▶ _Document passage_
↓↓↓

As we picked up other diggers on the motel circuit, I was happy to see that our group was diversified age-wise, with quite a few people in their 20s, 30s and 40s--and as citified as I. I reckoned we could produce a perfect sequel to the Billy Crystal film about yuppies finding themselves on a cattle drive: “City Slickers Go Fossil Hunting.”

As we headed northwest through prairieland, Barhaugh kept up a running commentary, pointing out Square Butte, a favorite subject of Western artist Charles M. Russell; an occasional white-tailed or mule deer, and a common feature he called the “Montana ranchette--20 acres, a house, a couple of horses and a satellite dish, the state flower of Montana.”

In the town of Choteau (pronounced SHOW-toe), Barhaugh picked up provisions. He offered a refund to anybody who lost weight during the week. (Nobody got a nickel; we ate three squares a day, including a delightful sack lunch, and the ranch kitchen’s specialties were non-slimming breads and desserts.)

↑↑↑

▶ _What to do_
- 1) In the fossil-hunting trip account, how is the town name Choteau pronounced?
- 2) Please extend the fossil-hunting trip account, starting right after its final sentence.

▶ _Stored data_

↓↓↓

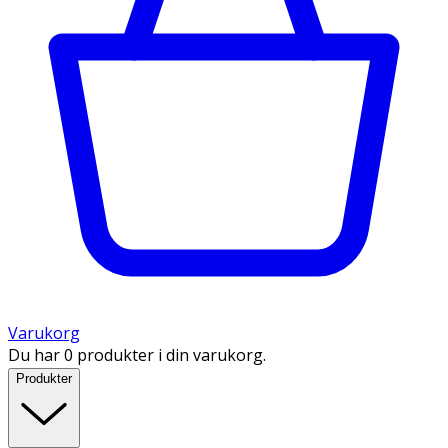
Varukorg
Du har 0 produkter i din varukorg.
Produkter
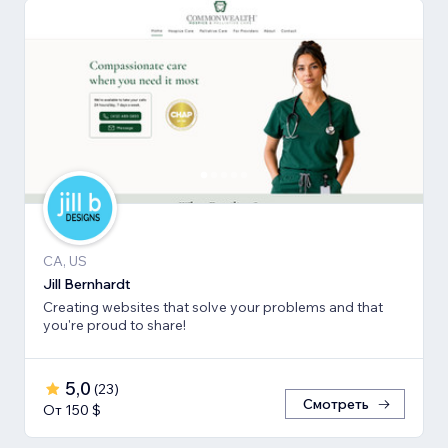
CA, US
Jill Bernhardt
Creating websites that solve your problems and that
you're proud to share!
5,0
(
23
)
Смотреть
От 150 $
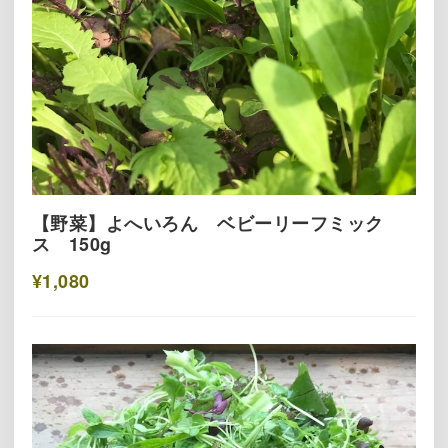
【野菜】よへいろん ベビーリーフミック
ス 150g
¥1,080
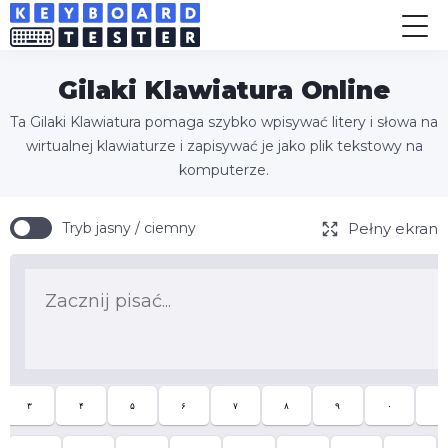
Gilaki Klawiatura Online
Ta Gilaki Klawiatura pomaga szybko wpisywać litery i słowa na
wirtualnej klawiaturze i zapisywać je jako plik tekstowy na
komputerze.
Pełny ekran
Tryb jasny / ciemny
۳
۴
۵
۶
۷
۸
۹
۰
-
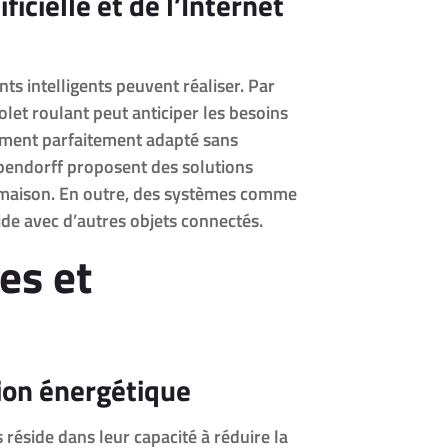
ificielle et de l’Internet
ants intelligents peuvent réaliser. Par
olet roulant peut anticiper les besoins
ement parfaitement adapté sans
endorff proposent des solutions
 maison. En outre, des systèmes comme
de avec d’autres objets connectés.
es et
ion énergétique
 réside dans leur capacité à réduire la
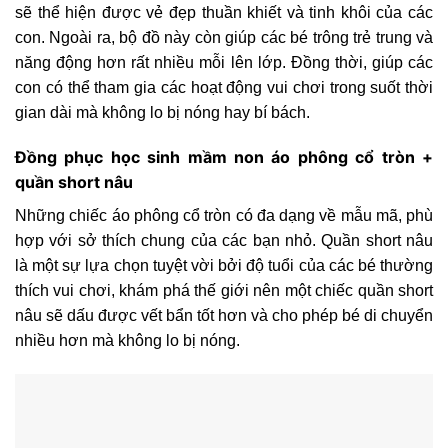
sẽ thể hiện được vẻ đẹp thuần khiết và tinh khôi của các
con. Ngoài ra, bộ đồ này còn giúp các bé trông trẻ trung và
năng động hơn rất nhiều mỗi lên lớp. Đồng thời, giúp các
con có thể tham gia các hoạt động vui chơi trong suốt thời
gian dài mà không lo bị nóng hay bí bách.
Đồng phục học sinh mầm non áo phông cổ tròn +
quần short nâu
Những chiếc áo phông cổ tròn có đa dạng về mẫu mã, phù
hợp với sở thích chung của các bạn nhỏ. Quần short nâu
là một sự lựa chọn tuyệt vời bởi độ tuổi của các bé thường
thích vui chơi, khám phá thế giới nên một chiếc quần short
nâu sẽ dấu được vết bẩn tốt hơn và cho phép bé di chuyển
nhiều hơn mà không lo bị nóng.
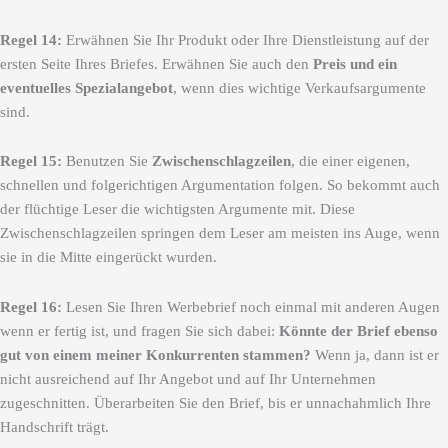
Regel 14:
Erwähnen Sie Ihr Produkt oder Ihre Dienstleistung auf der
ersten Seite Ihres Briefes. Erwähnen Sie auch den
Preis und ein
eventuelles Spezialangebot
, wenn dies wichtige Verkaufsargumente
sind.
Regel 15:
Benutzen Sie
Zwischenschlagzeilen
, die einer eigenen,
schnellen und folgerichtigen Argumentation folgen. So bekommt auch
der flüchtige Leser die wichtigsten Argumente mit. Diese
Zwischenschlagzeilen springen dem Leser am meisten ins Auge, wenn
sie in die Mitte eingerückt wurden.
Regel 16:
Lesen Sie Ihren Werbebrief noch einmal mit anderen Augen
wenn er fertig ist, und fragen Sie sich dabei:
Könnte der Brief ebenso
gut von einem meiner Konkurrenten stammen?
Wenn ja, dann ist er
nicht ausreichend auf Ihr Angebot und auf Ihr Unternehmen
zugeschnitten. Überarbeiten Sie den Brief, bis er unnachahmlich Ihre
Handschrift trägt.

↑↑↑

▶ _Results of the tasks_
- 1) SHOW-toe

- 2)
Twenty-seven miles west of Choteau, two hours south of Glacier National Park, five miles east of the Bob Marshall Wilderness and just past a missile silo or two, the Pine Butte Preserve and Guest Ranch butt up against the edge of the rugged Eastern Front of the Rocky Mountains. The preserve and guest ranch are owned by the Nature Conservancy, an international nonprofit organization dedicated to buying and preserving land that is home to rare plants and animals.

It is an immense land of magnificent beauty, splashed last mid-September with a fall palette of yellows, rusts, browns and greens that contrasted with the snow-covered peaks, all topped by the famous Montana big sky with its billowy white and gray clouds.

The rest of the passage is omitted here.